In its 2011 North American Stainless decision, the U.S. Supreme Court agreed that an engaged man could sue for retaliation under Title VII after he was fired around the time his fiancée filed a discrimination claim against their employer. Last week, the Fifth Circuit Court of Appeals declined to extend this right to a non-employee third party who alleged that he was the subject of retaliation after his daughter filed a claim against her employer.
In Simmons v. UBS Financial Services, Inc., the plaintiff was employed by a third-party wholesaler of life insurance products to UBS. He alleged that after his daughter’s pregnancy discrimination claim against UBS, the company essentially froze him out of doing business with them, resulting in the loss of his job. He sued, claiming retaliation under Title VII.

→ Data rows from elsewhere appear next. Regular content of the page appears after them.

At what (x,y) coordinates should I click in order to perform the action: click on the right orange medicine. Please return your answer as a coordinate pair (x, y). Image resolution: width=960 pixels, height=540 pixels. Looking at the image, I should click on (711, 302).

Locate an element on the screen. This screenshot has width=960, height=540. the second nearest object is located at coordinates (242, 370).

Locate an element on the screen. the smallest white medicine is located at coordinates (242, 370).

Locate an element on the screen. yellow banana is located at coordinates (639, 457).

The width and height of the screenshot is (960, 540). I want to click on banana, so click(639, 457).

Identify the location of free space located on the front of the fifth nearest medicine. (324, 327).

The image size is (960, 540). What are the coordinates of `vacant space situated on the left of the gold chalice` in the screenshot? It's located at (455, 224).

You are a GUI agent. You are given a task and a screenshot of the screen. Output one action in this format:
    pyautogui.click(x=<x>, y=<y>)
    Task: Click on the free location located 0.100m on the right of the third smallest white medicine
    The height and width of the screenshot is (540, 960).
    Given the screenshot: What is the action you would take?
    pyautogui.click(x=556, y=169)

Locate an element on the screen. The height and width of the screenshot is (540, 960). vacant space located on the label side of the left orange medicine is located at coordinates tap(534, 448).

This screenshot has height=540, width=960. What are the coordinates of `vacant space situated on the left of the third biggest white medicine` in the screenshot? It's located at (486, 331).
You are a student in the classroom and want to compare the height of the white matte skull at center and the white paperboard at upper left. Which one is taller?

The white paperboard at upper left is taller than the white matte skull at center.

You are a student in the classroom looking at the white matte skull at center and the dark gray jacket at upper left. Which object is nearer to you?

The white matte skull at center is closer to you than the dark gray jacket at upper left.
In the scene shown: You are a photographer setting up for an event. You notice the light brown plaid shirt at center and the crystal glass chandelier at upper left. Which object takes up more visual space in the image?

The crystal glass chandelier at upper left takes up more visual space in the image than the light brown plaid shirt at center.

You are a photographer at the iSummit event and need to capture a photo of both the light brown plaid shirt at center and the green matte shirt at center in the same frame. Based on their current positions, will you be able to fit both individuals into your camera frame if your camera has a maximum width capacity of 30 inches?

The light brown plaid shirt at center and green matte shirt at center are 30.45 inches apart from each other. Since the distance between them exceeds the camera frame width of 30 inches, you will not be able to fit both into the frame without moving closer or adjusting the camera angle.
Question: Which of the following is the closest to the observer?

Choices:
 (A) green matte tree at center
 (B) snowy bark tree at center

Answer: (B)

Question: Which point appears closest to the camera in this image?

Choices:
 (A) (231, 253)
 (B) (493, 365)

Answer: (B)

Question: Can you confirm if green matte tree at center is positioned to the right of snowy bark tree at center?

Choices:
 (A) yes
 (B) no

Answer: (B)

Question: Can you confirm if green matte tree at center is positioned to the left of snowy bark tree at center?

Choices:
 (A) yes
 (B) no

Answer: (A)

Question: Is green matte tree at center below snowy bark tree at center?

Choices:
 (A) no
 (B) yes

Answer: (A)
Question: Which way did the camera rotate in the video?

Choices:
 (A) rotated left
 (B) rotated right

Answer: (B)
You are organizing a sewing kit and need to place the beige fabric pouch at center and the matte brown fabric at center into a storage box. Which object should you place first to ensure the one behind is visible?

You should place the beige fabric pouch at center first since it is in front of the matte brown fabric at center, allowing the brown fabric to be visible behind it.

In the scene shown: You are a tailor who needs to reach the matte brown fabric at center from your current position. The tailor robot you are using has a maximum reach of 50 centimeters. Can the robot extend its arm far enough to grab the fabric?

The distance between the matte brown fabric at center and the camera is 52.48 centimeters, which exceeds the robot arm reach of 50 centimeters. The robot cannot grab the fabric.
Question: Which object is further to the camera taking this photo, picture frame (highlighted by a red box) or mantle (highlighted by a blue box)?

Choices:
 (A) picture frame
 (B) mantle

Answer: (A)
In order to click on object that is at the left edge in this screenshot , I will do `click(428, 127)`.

The Fifth Circuit affirmed dismissal of the claim. The court distinguished North American Stainless from this situation, noting in that case, the fiancée was employed by the same company as the complaining employee. Therefore, he fell within the zone of interests protected under Title VII’s anti-retaliation provision. Title VII has never been interpreted to provide non-employees with a right to sue a company for discrimination or retaliation. Although allowing such suits might advance the purposes of Title VII, only Congress can amend the law to extend its reach to non-employees.
This decision does not mean that employers are immune from retaliation claims based on alleged actions toward third parties. While those third parties may not be able to sue under Title VII, they could assert various state law unfair trade practice claims. In addition, complaining employees could also claim retaliation due to actions taken against their relatives.